11 de setembro - parte 2

Os cidadãos têm se mostrado mais cidadãos como consumidores do que em outras áreas, como em defesa de seus direitos civis e políticos, por exemplo.

Por esse motivo, acreditamos que o CDC (e todo o direito do consumidor) pode ser uma fundamental porta para o exercício pleno da cidadania. O Dr. Ricardo Morishita acredita nisso.

Para nossa sorte, o Dr. Ricardo é a maior autoridade de defesa do consumidor no país. Com ele e sua equipe, o Departamento de Proteção e Defesa do Consumidor (da Secretaria de Direito Econômico, do Ministério da Justiça), tem garantido avanços significativos.

O SINDEC é um deles. Permite que cada cidadão, do mais distante município, faça refletir seu pensamento, sua reclamação. Mais importante do que o SINDEC, é o seu uso. Ele permite a criação de uma base de dados e, nas mãos de Ricardo e da Dra. Juliana, a elaboração de diagnóstico dos principais problemas de consumo enfrentados pelos consumidores e levados a PROCONs de todo Brasil.
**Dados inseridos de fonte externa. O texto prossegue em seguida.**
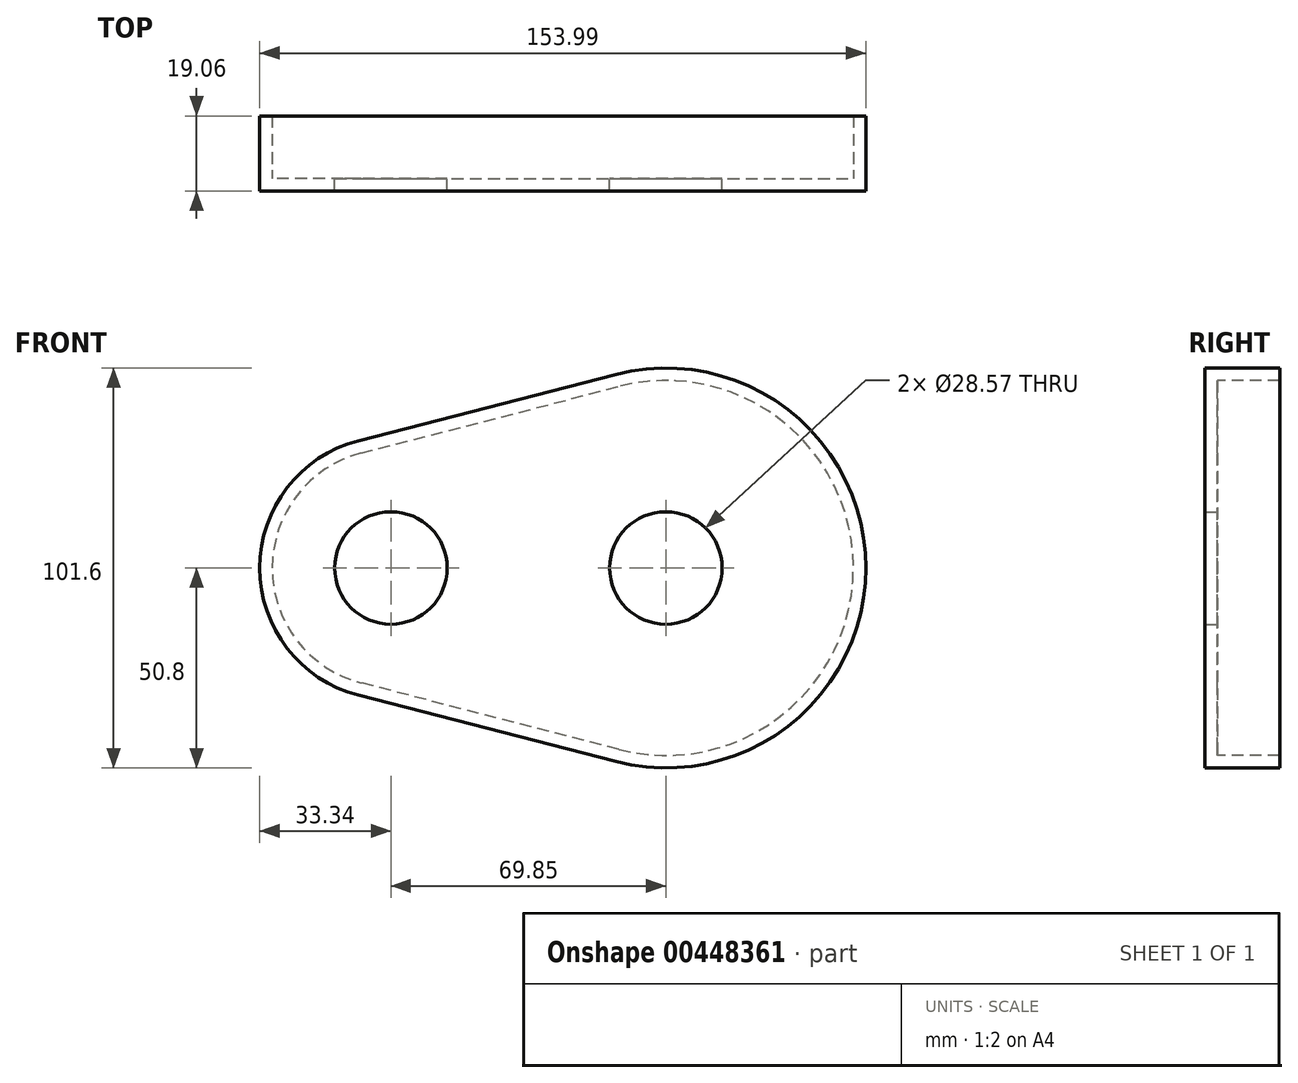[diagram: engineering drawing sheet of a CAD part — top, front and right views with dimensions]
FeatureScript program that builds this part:
annotation { "Feature Type Name" : "Feature", "Feature Type Description" : "" }
export const myFeature = defineFeature(function(context is Context, id is Id, definition is map)
    precondition{}
    {
        {
            var Q0;
            Q0=qCreatedBy(makeId("Front.planeOp"),FACE);
            var sketch = newSketch(context, id + "F0", { "sketchPlane" : qUnion([Q0])});
            skCircle(sketch, "E0", {"center": v(0, 0) * mm, "radius": 14.29 * mm});
            skLineSegment(sketch, "E1", {"start": v(0, 0) * mm, "end": v(-69.85, 0) * mm});
            skArc(sketch, "E2", {"start": v(-12.7, -49.19) * mm, "mid": v(50.8, 0) * mm, "end": v(-12.7, 49.19) * mm});
            skCircle(sketch, "E3", {"center": v(-69.85, 0) * mm, "radius": 14.29 * mm});
            skArc(sketch, "E4", {"start": v(-78.18, 32.28) * mm, "mid": v(-103.19, 0) * mm, "end": v(-78.18, -32.28) * mm});
            skLineSegment(sketch, "E5", {"start": v(-78.18, -32.28) * mm, "end": v(-12.7, -49.19) * mm});
            skLineSegment(sketch, "E6", {"start": v(-12.7, 49.19) * mm, "end": v(-78.18, 32.28) * mm});
            skSolve(sketch);
        }
        {
            var Q0;
            Q0=makeQuery(id+"F0.imprint","IMPRINT",FACE,{"disambiguationData":[TD([[makeQuery(id+"F0.imprint","IMPRINT",EDGE,{"derivedFrom":sQuery(id+"F0.wireOp",EDGE,"E0")}),-1.0]])]});
            extrude(context, id + "F1", {"entities" : qUnion([Q0]), "depth" : 3.17 * mm});
        }
        {
            var Q0;
            Q0=makeQuery(id+"F1.opExtrude","CAP_FACE",FACE,{"disambiguationData":[OSD([sQuery(id+"F0.wireOp",EDGE,"E0"),sQuery(id+"F0.wireOp",EDGE,"E2"),sQuery(id+"F0.wireOp",EDGE,"E3"),sQuery(id+"F0.wireOp",EDGE,"E4"),sQuery(id+"F0.wireOp",EDGE,"E5"),sQuery(id+"F0.wireOp",EDGE,"E6")])],"isStart":true});
            var sketch = newSketch(context, id + "F2", { "sketchPlane" : qUnion([Q0])});
            skLineSegment(sketch, "E7.0", {"start": v(77.4, 29.2) * mm, "end": v(11.9, 46.11) * mm});
            skArc(sketch, "E7.1", {"start": v(77.4, -29.2) * mm, "mid": v(100.01, 0) * mm, "end": v(77.4, 29.2) * mm});
            skLineSegment(sketch, "E7.2", {"start": v(11.9, -46.11) * mm, "end": v(77.4, -29.2) * mm});
            skArc(sketch, "E7.3", {"start": v(11.9, 46.11) * mm, "mid": v(-47.62, 0) * mm, "end": v(11.9, -46.11) * mm});
            skSolve(sketch);
        }
        {
            var Q0;
            Q0=makeQuery(id+"F2.imprint","IMPRINT",FACE,{"disambiguationData":[TD([[makeQuery(id+"F2.imprint","IMPRINT",EDGE,{"derivedFrom":sQuery(id+"F2.wireOp",EDGE,"E7.0")}),-1.0]])]});
            extrude(context, id + "F3", {"entities" : qUnion([Q0]), "operationType" : NewBodyOperationType.ADD, "depth" : 15.88 * mm});
        }
    });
Sabendo quais as principais reclamações, os principais anseios, faz-se possível a construção de políticas públicas adequadas para enfrentar, setorialmente, cada problema.

Com ele e uma série de debates, trazidos com Consulta Pública, 4 Audiências Públicas, nasceu o Decreto do SAC - arma indispensável ao enfrentamento com grandes setores organizados, como o bancário e o da telefonia.

A atuação do Governo Federal, por meio do citado Departamento, tem garantido mais e mais acesso ao direito fundamental de defesa do consumidor. Além de mais e mais observância ao princípio norteador de todo microssistema de defesa do consumidor, o da vulnerabilidade dos consumidores.

Cabe lembrar que, ao se adotarem políticas públicas corretas e ao se democratizar acesso ao debate, com participação, se fortalece o próprio Estado Democrático de Direito.

O CDC registrou muitos avanços. Tem promovido equilíbrio e harmonia em muitas relações de consumo. No entanto, há longo caminho a ser percorrido. Vamos à luta!